Schmies, G., Lüttenberg, B., Chizhov, I. V., Engelhard, M., Becker, A., & Bamberg, E. (2000). Sensory Rhodopsin II from the Haloalkaliphilic Natronobacterium pharaonis: Light-Activated Proton Transfer Reactions. Biophysical Journal, 78(2), 967-976. doi:10.1016/S0006-3495(00)76654-9.


Cite as: http://hdl.handle.net/21.11116/0000-0007-B28E-0
Abstract
In the present work the light-activated proton transfer reactions of sensory rhodopsin II from Natronobacterium pharaonis (pSRII) and those of the channel-mutants D75N-pSRII and F86D-pSRII are investigated using flash photolysis and black lipid membrane (BLM) techniques. Whereas the photocycle of the F86D-pSRII mutant is quite similar to that of the wild-type protein, the photocycle of D75N-pSRII consists of only two intermediates. The addition of external proton donors such as azide, or in the case of F86D-pSRII, imidazole, accelerates the reprotonation of the Schiff base, but not the turnover. The electrical measurements prove that pSRII and F86D-pSRII can function as outwardly directed proton pumps, whereas the mutation in the extracellular channel (D75N-pSRII) leads to an inwardly directed transient current. The almost negligible size of the photostationary current is explained by the long-lasting photocycle of about a second.
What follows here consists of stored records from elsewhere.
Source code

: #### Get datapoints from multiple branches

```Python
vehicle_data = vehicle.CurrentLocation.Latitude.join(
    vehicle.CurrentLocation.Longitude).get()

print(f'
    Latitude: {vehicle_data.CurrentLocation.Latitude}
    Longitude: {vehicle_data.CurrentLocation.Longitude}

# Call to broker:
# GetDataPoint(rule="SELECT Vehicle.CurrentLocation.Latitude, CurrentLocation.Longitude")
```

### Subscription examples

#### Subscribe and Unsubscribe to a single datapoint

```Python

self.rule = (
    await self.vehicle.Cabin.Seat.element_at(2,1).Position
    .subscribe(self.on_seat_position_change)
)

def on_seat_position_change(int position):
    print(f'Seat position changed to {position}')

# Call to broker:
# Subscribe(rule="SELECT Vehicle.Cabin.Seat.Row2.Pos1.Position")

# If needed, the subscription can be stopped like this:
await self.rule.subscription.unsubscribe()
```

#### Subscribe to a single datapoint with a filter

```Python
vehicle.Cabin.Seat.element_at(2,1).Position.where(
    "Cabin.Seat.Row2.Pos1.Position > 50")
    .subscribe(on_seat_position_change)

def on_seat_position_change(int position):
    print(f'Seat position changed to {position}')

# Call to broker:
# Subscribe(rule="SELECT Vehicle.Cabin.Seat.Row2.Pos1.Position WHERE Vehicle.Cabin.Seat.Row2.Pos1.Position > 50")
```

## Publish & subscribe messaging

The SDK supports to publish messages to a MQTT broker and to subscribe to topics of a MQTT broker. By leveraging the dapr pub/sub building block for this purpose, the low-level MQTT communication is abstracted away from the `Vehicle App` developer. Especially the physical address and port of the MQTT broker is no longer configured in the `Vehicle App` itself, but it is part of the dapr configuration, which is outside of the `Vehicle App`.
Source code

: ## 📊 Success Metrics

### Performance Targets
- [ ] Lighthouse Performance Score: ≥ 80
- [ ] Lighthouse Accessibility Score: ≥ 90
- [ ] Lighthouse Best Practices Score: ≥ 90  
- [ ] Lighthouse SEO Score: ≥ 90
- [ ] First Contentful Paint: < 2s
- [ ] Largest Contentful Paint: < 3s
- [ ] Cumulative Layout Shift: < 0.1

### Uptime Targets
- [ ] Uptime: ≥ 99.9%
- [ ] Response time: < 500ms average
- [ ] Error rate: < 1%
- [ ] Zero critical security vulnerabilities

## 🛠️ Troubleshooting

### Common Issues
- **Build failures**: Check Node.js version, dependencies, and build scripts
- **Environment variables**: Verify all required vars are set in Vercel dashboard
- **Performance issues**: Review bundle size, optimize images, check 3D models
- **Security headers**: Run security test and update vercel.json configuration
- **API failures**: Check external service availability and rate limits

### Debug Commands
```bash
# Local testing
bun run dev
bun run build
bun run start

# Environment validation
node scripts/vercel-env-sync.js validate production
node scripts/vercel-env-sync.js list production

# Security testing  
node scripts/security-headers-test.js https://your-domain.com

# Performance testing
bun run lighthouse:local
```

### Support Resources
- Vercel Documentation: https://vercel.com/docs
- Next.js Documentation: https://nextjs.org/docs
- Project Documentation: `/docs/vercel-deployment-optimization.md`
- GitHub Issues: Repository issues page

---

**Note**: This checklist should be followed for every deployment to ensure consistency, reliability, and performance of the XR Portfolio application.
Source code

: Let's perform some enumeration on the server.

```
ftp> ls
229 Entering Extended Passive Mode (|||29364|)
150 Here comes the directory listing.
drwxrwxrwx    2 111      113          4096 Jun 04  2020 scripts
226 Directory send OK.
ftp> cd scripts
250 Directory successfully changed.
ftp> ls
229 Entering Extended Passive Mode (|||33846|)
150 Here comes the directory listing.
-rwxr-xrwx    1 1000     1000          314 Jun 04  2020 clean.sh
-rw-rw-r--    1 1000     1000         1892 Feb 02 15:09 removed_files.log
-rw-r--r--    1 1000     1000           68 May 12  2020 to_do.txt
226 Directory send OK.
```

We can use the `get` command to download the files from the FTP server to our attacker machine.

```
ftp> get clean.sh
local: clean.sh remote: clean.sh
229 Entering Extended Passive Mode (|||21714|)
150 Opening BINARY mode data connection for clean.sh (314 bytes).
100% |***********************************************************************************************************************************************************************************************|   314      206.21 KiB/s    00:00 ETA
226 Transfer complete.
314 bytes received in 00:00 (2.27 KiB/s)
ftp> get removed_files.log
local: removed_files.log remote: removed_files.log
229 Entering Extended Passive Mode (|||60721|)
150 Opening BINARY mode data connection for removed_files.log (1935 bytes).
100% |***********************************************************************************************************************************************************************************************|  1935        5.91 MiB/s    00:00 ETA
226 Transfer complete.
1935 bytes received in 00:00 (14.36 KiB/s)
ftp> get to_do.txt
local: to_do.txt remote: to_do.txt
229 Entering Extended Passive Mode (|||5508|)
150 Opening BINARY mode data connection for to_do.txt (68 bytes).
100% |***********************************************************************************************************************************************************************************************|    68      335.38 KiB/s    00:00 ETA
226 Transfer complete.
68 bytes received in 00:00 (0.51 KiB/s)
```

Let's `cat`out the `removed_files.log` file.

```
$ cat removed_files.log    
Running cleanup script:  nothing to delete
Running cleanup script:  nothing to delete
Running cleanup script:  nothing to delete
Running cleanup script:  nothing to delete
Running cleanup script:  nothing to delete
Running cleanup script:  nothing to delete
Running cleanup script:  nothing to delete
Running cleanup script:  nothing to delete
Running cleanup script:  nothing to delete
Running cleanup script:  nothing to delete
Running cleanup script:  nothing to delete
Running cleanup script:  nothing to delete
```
Although the M decay, but not the photocycle turnover, of pSRII and F86D-pSRII is accelerated by the addition of azide, the photostationary current is considerably increased. It is discussed that in a two-photon process a late intermediate (N- and/or O-like species) is photoconverted back to the original resting state; thereby the long photocycle is cut short, giving rise to the large increase of the photostationary current. The results presented in this work indicate that the function to generate ion gradients across membranes is a general property of archaeal rhodopsins.